Vahe Margaryan prepares an order at the previous #9ToGo location inside Eddie’s Market on Fourth Street. Photo courtesy of the Margaryan family.

But achieving that dream has not been without bumps.

After a night out drinking last year, he pitched the business idea to Tania, and they quickly created #9ToGo, a small hole-in-the-wall restaurant that served Vietnamese food out of Eddie’s Market on Fourth Street. The style was reminiscent of the deli counters in New York’s famed bodegas while maintaining the same flavors Margaryan had fallen in love with at Number Nine.

“From day one, it was a hit. … People loved it,” Tania said. “Nobody judged it or cared that we went from such a nice restaurant to this completely different environment.”

From August to November, customers walking into Eddie’s Market along the Fourth Street corridor were greeted by the smell of the Margaryan’s cooking while Tania tended to the lines of eager people raving to try their take on a restaurant that had meant a lot of the community.

But when the city informed the Margaryans they would no longer be allowed to cook food inside the shop, only reheat items using a microwave, they were faced with two options: risk losing the quality of the food or shut down the operation.

A city spokesperson said the restaurant was not up to code and required upgrades to the ventilation system in order to use proper kitchen equipment.

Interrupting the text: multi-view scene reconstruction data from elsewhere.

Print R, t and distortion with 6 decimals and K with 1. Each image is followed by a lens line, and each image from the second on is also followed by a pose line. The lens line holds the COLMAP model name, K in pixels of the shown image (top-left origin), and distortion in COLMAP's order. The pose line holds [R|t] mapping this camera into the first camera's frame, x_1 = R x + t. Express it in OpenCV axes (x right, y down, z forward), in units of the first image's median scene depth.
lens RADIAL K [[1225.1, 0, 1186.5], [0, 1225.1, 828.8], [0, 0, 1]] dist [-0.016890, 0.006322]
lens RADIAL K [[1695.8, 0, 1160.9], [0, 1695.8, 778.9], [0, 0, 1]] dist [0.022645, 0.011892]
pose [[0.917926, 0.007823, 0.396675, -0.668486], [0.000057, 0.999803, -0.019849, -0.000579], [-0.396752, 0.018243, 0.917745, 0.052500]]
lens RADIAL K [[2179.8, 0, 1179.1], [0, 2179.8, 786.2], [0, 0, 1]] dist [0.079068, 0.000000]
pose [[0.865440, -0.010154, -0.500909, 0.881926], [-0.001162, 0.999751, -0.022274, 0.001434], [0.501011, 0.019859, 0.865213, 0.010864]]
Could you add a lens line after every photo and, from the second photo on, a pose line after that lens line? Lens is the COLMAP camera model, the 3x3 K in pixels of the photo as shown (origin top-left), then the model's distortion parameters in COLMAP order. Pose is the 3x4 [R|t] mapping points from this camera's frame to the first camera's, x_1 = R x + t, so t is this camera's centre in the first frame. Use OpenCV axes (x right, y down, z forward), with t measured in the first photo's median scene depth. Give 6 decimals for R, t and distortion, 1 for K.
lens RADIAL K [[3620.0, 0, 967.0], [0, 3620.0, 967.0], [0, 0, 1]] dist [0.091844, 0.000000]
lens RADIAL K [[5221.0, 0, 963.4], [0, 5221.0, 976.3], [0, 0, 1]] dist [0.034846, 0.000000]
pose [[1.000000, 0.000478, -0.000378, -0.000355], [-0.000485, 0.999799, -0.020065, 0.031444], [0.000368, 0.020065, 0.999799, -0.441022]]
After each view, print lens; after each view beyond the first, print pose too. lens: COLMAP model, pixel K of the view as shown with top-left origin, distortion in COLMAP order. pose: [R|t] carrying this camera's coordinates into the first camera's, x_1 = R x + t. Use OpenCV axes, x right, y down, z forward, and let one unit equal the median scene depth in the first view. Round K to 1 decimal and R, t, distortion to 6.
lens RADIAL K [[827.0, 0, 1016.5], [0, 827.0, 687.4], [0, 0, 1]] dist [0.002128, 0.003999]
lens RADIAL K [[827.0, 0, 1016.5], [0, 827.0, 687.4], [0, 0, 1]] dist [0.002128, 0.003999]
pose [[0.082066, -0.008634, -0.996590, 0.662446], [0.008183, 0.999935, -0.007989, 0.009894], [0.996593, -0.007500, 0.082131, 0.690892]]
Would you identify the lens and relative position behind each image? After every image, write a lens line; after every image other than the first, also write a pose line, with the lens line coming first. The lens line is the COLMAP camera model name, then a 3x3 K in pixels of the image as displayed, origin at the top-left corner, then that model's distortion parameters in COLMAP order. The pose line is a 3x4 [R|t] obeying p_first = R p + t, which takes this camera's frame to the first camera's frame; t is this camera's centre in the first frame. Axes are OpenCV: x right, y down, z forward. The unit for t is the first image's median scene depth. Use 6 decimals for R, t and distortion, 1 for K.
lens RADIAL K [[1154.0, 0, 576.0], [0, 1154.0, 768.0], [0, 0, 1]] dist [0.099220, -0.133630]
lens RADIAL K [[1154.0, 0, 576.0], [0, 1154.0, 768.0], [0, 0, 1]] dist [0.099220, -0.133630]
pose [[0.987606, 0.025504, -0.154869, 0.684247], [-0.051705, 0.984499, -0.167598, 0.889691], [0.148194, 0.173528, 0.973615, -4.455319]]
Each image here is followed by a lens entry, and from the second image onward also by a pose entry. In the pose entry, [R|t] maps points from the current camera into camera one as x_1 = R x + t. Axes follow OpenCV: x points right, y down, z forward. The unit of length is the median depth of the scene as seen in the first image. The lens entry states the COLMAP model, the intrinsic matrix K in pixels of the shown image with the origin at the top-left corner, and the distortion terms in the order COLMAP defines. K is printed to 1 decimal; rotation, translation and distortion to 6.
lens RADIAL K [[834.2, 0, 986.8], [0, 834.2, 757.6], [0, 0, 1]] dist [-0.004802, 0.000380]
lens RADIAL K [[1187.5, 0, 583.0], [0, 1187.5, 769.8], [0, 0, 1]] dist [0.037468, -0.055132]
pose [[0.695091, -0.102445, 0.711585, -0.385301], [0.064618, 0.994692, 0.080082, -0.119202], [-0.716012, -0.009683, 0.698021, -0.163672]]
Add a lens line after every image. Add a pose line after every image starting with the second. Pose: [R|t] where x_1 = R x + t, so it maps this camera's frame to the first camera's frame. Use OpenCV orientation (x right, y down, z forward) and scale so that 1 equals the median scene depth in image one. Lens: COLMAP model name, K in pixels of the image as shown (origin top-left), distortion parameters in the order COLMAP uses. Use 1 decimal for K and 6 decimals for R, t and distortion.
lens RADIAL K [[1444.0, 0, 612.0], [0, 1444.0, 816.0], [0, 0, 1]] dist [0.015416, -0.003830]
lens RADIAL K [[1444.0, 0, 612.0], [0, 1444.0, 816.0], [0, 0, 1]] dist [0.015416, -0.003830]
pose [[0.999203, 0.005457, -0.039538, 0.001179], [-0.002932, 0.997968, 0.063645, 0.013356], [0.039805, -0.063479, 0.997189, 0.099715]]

So rather than put money into an idea they had assumed would be temporary, the Margaryans closed down the shop.

#9ToGo inside Eddie’s Market on the 2000 block of East Fourth Street before its closure. Photo courtesy of the Margaryan family.

“At the end of the day, we just didn’t want to go down like that. … We didn’t want to end up upsetting our customers,” Tania said. “Each customer is appreciated. It’s so hard to get someone to walk in the door and buy from you and for us to just turn our back on them and be like, ‘Here’s this microwave,’ we just couldn’t do it.”

But for Margaryan, owning a restaurant has been his dream since he was a child watching his family cook together in Armenia and he wasn’t ready to quit just yet.

After a six-month closure and the birth of a son, the Margaryans say they are ready to reopen #9ToGo at a permanent location in May, offering a dine-in experience at 1538 E. Fourth St.

Flavorful Japanese yellow curry, banh mi sandwiches and a variety of “pho-king delicious” broth are just a few of the many items #9ToGo will be offering customers upon their return to the Fourth Street corridor.

“When I see people eating my food and they like it, you can tell it in their face. … I like that feeling,” Margaryan said. “That’s why I’m going to bring this food back to the Long Beach community, because people love it.”

The couple has started a GoFundMe page to help alleviate the cost of expenses after investing much of their life savings into keeping the legacy of the original Number Nine restaurant alive. The page has raised $2,080 of the $25,000 goal as of Thursday.